Pigs with all the rejection-related, PERV-inactivating, and human transgene edits were bred alongside control pigs with different combinations of these edits. Kidneys from the animals were then transplanted into cynomolgus macaques to evaluate the efficacy of the altered organs as grafts.

Interestingly, the monkeys that received kidneys with rejection-related and PERV-inactivating edits but no human transgenes did not survive longer than 50 days posttransplant. Conversely, those that received kidneys with both rejection-related and human transgene edits achieved significantly longer survival, with 9 of the 15 monkeys surviving longer than 50 days, five of which survived for over a year, and one monkey who survived over two years for a whopping 758 days. Notably, whether or not the graft included PERV-inactivating gene edits didn’t appear to make a difference to the overall survival of the animal.

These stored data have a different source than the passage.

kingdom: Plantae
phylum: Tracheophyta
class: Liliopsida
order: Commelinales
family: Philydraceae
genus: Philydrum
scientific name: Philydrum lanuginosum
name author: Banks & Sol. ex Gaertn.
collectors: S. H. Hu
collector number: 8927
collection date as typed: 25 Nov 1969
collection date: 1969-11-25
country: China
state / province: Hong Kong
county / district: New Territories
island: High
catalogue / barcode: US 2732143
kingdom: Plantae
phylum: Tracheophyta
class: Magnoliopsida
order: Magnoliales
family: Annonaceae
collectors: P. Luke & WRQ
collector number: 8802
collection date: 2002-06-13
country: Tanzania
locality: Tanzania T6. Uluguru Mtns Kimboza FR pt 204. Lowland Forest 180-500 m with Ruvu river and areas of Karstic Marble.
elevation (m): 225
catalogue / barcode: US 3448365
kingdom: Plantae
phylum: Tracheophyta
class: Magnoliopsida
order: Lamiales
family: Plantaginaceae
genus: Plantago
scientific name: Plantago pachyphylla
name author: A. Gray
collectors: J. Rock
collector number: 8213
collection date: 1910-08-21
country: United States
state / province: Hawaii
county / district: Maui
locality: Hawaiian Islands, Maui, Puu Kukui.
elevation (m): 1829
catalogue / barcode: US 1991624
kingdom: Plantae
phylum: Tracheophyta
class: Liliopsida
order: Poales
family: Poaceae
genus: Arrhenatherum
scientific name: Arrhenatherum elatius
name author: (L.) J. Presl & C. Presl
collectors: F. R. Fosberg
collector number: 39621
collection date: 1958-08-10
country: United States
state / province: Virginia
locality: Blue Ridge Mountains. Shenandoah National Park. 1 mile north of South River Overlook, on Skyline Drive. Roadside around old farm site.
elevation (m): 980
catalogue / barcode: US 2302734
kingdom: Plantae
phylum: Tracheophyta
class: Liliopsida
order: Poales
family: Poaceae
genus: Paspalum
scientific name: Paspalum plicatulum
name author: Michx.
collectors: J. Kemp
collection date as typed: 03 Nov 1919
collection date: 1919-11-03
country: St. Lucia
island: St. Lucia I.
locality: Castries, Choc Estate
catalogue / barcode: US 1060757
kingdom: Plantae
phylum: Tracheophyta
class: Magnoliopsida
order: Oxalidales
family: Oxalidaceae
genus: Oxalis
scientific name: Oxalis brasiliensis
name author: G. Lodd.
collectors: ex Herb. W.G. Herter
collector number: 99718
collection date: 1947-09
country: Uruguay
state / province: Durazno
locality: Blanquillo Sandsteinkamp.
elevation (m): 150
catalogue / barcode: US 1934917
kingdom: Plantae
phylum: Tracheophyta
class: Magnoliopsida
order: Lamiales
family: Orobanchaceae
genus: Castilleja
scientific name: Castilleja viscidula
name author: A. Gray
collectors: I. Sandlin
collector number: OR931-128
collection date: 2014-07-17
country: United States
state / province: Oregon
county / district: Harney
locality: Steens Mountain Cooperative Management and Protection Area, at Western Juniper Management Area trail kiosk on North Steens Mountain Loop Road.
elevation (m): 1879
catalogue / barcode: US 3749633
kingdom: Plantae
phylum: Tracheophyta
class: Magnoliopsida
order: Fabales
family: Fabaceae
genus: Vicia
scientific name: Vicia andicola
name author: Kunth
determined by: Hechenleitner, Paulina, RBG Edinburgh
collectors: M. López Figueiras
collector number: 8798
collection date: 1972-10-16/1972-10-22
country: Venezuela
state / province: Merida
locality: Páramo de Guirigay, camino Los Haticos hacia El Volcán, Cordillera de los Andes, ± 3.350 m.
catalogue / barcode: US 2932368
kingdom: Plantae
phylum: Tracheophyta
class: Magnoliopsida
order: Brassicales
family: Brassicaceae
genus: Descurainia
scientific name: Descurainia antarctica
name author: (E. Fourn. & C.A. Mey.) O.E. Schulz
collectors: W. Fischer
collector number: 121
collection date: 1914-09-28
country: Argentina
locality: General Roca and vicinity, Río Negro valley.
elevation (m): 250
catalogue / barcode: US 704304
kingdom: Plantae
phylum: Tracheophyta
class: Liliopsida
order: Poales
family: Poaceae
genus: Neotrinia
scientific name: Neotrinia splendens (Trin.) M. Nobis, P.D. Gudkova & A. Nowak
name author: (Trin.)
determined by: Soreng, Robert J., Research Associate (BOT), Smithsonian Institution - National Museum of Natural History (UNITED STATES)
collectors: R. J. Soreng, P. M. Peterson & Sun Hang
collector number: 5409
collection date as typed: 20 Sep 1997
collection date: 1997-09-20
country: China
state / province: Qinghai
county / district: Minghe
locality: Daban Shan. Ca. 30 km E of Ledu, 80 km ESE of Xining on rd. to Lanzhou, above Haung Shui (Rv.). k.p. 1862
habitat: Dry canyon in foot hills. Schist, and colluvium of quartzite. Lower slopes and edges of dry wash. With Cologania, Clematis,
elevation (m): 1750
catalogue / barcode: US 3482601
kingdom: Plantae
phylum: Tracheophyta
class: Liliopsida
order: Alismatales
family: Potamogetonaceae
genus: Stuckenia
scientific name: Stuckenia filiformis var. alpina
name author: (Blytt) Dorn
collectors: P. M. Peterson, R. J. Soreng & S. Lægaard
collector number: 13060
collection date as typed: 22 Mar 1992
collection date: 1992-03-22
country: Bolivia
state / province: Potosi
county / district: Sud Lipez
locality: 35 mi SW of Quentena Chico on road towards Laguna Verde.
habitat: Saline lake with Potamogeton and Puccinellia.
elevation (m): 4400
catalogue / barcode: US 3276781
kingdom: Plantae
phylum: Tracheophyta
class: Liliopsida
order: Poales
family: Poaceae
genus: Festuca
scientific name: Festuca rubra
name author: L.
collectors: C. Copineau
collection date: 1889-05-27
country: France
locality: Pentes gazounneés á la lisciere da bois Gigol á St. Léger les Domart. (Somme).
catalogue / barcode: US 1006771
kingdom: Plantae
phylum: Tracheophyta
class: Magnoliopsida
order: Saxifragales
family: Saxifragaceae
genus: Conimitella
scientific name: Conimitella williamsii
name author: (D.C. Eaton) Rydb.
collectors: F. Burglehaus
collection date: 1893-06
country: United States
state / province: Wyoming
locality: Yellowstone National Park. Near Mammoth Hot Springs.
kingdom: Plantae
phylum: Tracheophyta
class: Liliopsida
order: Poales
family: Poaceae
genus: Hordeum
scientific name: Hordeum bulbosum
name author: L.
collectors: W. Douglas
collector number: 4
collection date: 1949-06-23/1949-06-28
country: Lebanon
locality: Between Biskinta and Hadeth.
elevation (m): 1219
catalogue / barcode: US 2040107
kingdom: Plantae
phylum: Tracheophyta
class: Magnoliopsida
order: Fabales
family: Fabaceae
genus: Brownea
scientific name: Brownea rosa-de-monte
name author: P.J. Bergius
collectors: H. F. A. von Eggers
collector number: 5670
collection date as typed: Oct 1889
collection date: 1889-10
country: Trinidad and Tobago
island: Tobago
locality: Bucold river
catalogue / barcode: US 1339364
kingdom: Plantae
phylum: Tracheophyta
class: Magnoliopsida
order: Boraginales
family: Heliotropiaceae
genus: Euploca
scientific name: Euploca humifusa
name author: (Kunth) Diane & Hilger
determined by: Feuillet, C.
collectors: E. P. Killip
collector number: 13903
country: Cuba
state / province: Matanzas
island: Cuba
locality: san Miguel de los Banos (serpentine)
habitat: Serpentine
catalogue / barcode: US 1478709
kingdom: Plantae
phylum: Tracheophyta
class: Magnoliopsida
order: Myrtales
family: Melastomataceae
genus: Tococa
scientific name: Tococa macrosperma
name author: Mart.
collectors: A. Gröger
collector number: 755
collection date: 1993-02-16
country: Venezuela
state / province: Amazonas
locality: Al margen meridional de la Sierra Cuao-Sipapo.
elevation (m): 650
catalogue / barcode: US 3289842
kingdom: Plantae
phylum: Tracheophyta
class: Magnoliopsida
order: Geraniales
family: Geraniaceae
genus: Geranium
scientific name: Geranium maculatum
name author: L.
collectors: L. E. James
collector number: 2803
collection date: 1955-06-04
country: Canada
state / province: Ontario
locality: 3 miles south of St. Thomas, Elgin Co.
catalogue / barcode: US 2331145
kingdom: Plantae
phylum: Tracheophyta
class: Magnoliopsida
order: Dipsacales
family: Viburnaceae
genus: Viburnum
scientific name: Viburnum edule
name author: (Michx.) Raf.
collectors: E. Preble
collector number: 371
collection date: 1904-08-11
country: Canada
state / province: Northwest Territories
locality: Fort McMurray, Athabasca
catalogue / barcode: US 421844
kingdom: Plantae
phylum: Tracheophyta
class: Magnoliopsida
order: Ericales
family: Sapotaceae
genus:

Some scientists believe the number of gene modifications performed in this study was excessive, stating that each edit will render the technique more difficult to reproduce and scale up (Kozlov 2023). Interestingly, the longest case of a genetically modified pig kidney functioning in a human has recently been documented. In this instance, just one single edit was made to the genome of the donor, to inhibit the production of αGal, and the pig’s thymus was transplanted alongside the kidney to help reduce the risk of rejection. The family of a man who had been declared brain-dead donated his body for the experiment after learning that his organs were not eligible for donation due to the aggressive form of brain cancer that he suffered from. Upon transplantation, the kidney remained functional for the entire 61 day experiment, with only a subtle sign of rejection onset after one month, which was quickly remedied with an alteration in the immunosuppressants administered.

So, while scientists will still need to figure out how much or how little genetic engineering of pigs is necessary to achieve the optimal result in humans, the results of the research by Anand et al. give hope that science is getting closer and closer to bringing home the bacon when it comes to xenotransplantation.